Security
traxr runs your agent against deliberately corrupted copies of your
data. Read this before running an agent that has real tools. (This page
mirrors SECURITY.md
in the repository.)
Perturbed data is an injection-adjacent vector
traxr's operators corrupt content rather than inject instructions, but corrupted content can still drive an LLM agent with side-effectful tools (shell, email, payments, file writes) into pathological actions, and traxr cannot sandbox your agent.
- Run experiments with side-effectful tools disabled, or inside a container/VM.
Experiment.run(dry_run=True)enumerates every run before any agent executes.- The built-in reference agent's
python_toolruns model-written code in a subprocess with a timeout, and can be disabled (enable_python_tool=False); a container is still recommended for untrusted data.
Traces are sensitive data at rest
Trace payloads carry hashes only by default
(store_llm_content=False). Opting in stores raw prompts, completions, and
tool arguments.

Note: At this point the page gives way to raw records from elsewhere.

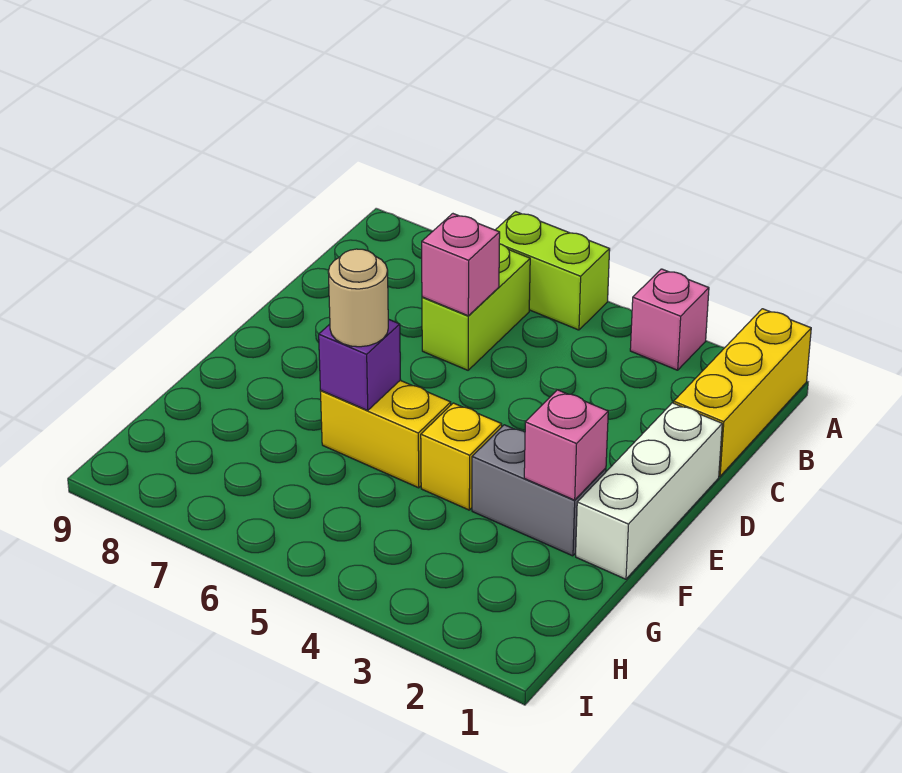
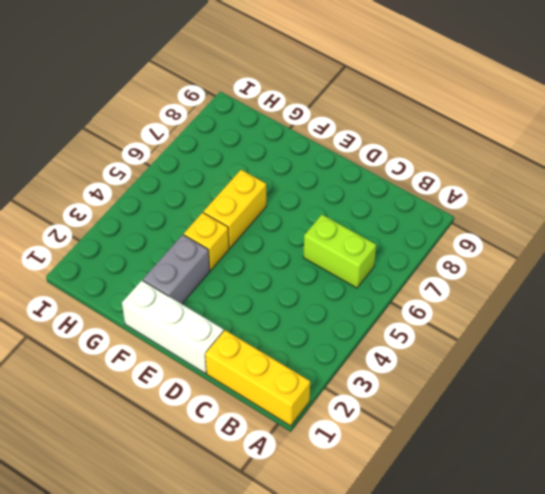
none -> pink brick A3 level 1
none -> lime brick A5:A6 level 1
none -> pink brick C6 level 2

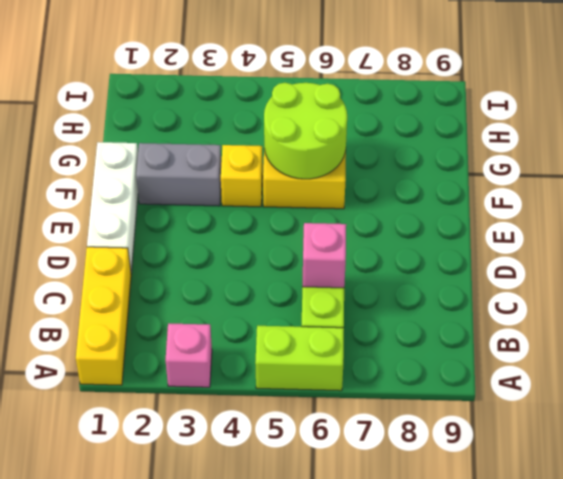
lime round brick F5:G6 level 2 -> purple brick F6 level 2
none -> pink brick F2 level 2
none -> tan round brick F6 level 3

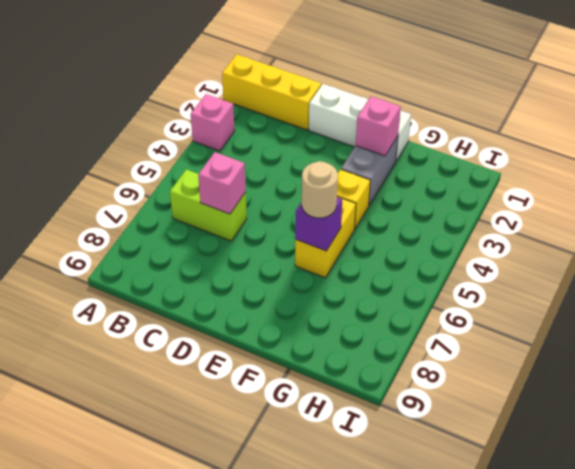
none -> lime brick A5:A6 level 1

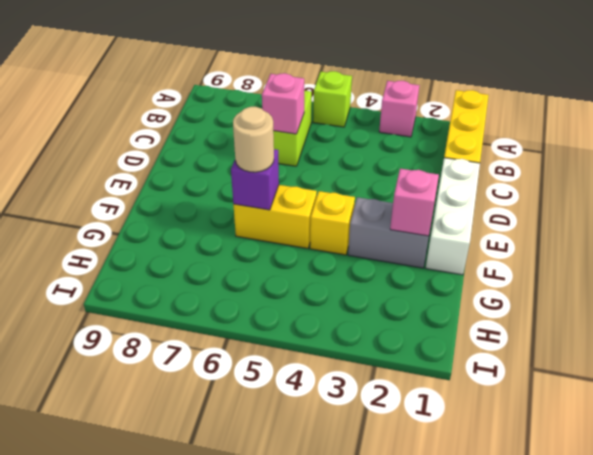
lime brick A5 level 1 -> lime brick A5:A6 level 1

Documented carve-out: raw final-answer strings are always
stored, since scoring and answer_changed need them. keep_artifacts=True
preserves perturbed copies of your input files.
Credentials
Tier 0 capture wraps the OpenAI SDK above HTTP: it never sees, stores,
or logs Authorization headers or API keys.

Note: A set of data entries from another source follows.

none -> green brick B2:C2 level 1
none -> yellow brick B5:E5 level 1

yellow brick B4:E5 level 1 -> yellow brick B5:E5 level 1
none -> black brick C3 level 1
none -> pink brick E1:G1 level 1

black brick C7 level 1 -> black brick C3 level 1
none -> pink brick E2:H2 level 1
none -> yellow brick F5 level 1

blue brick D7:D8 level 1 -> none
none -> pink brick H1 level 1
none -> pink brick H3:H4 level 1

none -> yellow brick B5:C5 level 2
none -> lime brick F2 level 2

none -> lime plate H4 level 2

Cost containment, honestly
traxr cannot bound an external agent's spend. What v1 gives you:
ExperimentConfig(max_llm_calls_per_run=...)(default 50, external agents), enforced inside the Tier 0 wrapper:RunBudgetExceededis raised before the over-budget call goes out. Set it toNoneto disable the cap.OpenAICompatibleClient(max_retries=...)(default 2, the OpenAI SDK default) bounds the built-in agent's transient-failure retries;0disables them.- Live token totals per run, from captured usage.
dry_run=True: the full plan with zero LLM calls.- Built-in agent only:
max_steps/max_tokenshard caps.
From the CLI: traxr run ... --max-llm-calls 20 --max-retries 0.
An agent making raw HTTP calls bypasses even the budget. Use a key with a spending limit.